I'm planning on getting back to the block mid week so I'll post some more pics later in the week.


----------



## betterbuilt (Aug 21, 2010)

I cut my slabs 2 1/8. I added the 1/8 because most American woods shrink a lot when they dry. 

I have cut some smaller stuff and have been surprised at how it turned out. I haven't cut any 1 1/2 in a while because I always have a few boards from every log that warp a little and after surfacing them I end up with 1 1/2.

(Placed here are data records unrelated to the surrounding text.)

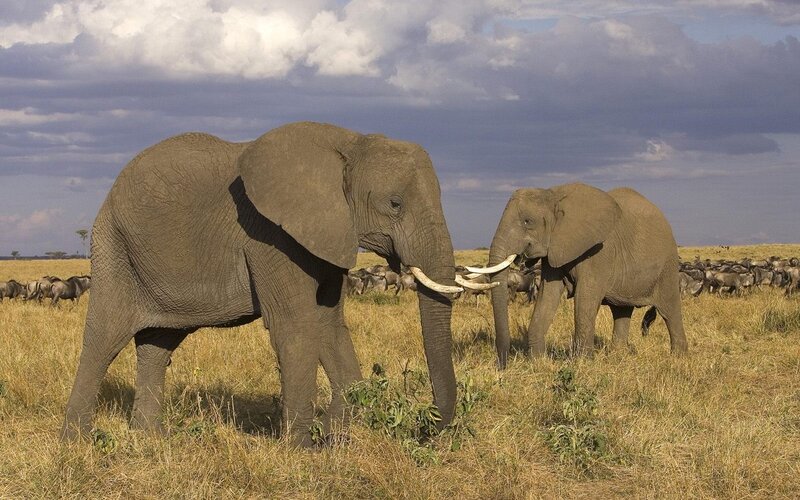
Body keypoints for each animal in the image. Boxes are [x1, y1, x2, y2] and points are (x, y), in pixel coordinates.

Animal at [61, 121, 470, 447]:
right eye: (395, 203)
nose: (427, 429)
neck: (350, 143)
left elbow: (329, 325)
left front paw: (336, 436)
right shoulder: (269, 236)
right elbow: (296, 326)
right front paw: (303, 449)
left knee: (158, 344)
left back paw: (150, 439)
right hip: (113, 246)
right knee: (104, 338)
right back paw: (77, 443)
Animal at [474, 183, 688, 368]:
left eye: (528, 222)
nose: (502, 367)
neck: (552, 195)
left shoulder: (600, 251)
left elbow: (586, 298)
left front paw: (582, 364)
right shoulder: (555, 247)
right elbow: (547, 295)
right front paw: (539, 362)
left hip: (668, 264)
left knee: (669, 311)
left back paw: (678, 358)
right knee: (621, 311)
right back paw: (618, 356)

I know your wood is a lot harder. I often wonder how Australian wood dries. Does it crack and split and warp and twist like American wood or is it just so slow growing that it a lot more stable.


----------



## BobL (Aug 21, 2010)

betterbuilt said:


> I know your wood is a lot harder. I often wonder how Australian wood dries. Does it crack and split and warp and twist like American wood or is it just so slow growing that it a lot more stable.



yes it does crack and split. Losses depend on the type of tree, how it is cut, and how well it is stored and stickered and weighted down


----------



## DanB (Aug 28, 2010)

Here's a couple of pics of the next log, again had good luck and the log was solid through. Slabs are about 12ft long and I cut them 2" thick. The picture with my son on the slab on the 7x4 trailer shows the size. It's hard to see the timber grain through the sawdust but it does look quite nice.


----------



## mtngun (Aug 28, 2010)

Looks like you've got quite the helper. 





Nice boards.


----------



## BobL (Aug 28, 2010)

DanB said:


> Here's a couple of pics of the next log, again had good luck and the log was solid through. Slabs are about 12ft long and I cut them 2" thick. The picture with my son on the slab on the 7x4 trailer shows the size. It's hard to see the timber grain through the sawdust but it does look quite nice.

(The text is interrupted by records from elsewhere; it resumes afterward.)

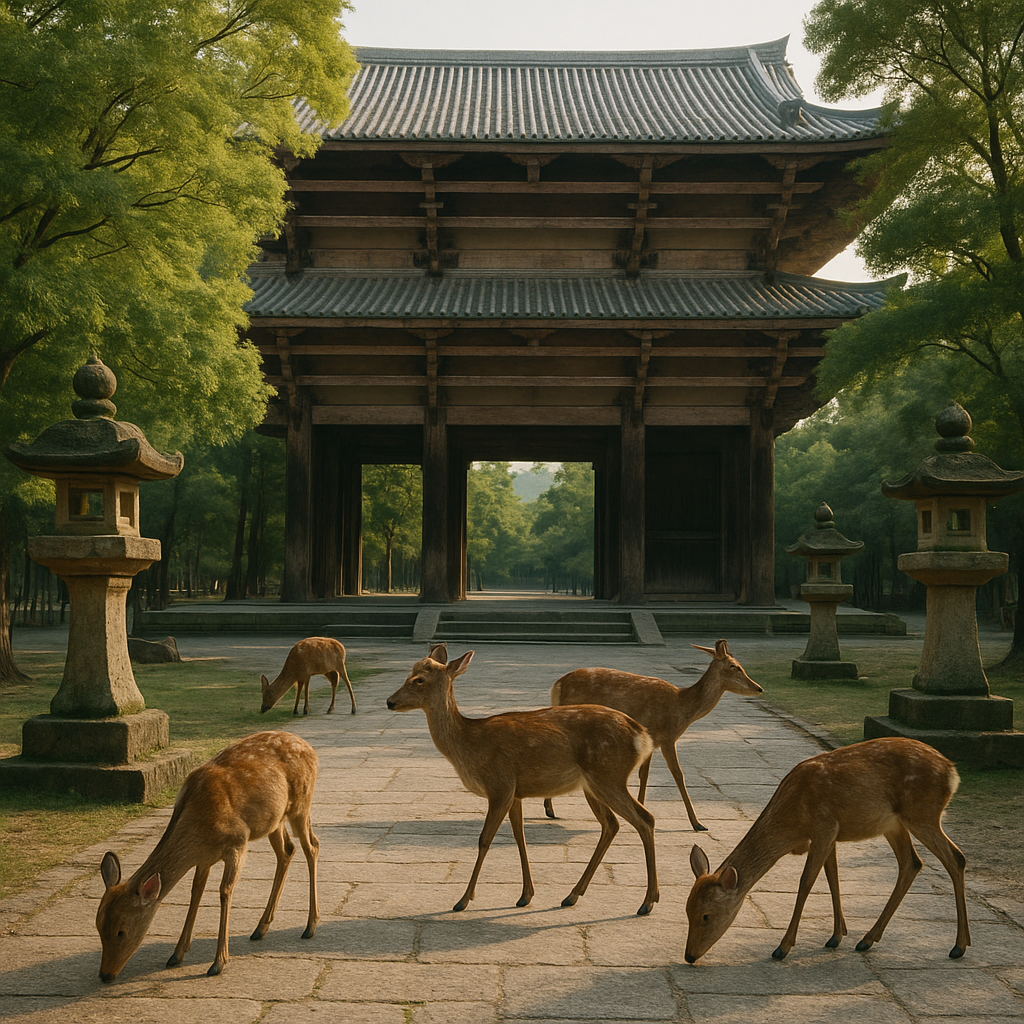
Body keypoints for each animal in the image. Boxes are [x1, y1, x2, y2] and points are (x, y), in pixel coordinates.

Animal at [96, 730, 320, 982]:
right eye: (98, 926)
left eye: (121, 931)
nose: (105, 974)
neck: (199, 827)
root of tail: (310, 748)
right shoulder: (204, 858)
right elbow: (196, 893)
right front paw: (176, 955)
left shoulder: (237, 842)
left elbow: (224, 891)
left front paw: (218, 963)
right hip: (274, 820)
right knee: (287, 850)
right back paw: (260, 928)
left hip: (301, 804)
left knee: (312, 846)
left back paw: (310, 927)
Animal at [386, 643, 660, 916]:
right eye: (409, 672)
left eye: (419, 679)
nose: (390, 701)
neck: (468, 744)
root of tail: (643, 736)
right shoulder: (515, 792)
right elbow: (520, 837)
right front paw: (525, 895)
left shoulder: (499, 784)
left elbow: (484, 839)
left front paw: (463, 900)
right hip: (593, 785)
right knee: (611, 824)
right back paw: (572, 895)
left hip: (608, 776)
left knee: (645, 819)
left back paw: (647, 901)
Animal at [543, 639, 762, 828]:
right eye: (734, 666)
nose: (759, 688)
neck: (682, 709)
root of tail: (556, 686)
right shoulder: (667, 738)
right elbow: (678, 774)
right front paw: (697, 823)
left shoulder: (653, 742)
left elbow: (644, 774)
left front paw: (642, 805)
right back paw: (549, 808)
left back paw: (550, 808)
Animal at [684, 737, 970, 964]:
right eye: (687, 911)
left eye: (706, 916)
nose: (689, 955)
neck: (793, 827)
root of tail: (953, 772)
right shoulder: (830, 835)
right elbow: (833, 877)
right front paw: (836, 936)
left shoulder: (823, 827)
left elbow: (806, 882)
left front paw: (782, 948)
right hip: (894, 824)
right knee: (912, 862)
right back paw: (867, 939)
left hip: (922, 814)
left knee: (956, 858)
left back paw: (958, 947)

Looks good Dan. What sort of tree is it?

Oh yeah and be careful with kids on trailers. When our son was a similar age he managed to tip a trailer half full of black wet topsoil on top of himself. It frightened the hell out of him and us.


----------



## DanB (Aug 30, 2010)

My best guess is grey gum as they're the only tree around here I know that would have that colour timber. We have flooded gums too but they usually only grow in the gullies while these ones are on a ridge. 

All the other trees around are stringy barks, bloodwoods and brush box none of which would have the pink/red timber colour. 

I think the next few logs are probably the same timber, I've attached a piture of the next ones I have set up ready to go. You can se they've been lying for a long time and there's no sign of bark or sapwood left.

Yeah you can't turn your back for 2 secs with kids around, he thinks the slabs make good bridges and ramps for playing on. I certainly don't have him around while I'm milling.


----------



## BobL (Aug 30, 2010)

DanB said:


> My best guess is grey gum as they're the only tree around here I know that would have that colour timber. We have flooded gums too but they usually only grow in the gullies while these ones are on a ridge.
> 
> All the other trees around are stringy barks, bloodwoods and brush box none of which would have the pink/red timber colour.
> 
> ...



Grey gum - well that certainly is a pretty tough customer to cut your milling teeth on.


----------



## DanB (Aug 31, 2010)

So grey gum is pretty hard compared to other aussie hardwoods? I wasn't sure if this was normal or not. When cutting the 12ft boards I found sharpening the chain after every cut was worth it, when I would go for two cuts it would be very blunt and slow by the end of the second cut. 

Lucky I decided to get a decent sized saw!!:greenchainsaw:


----------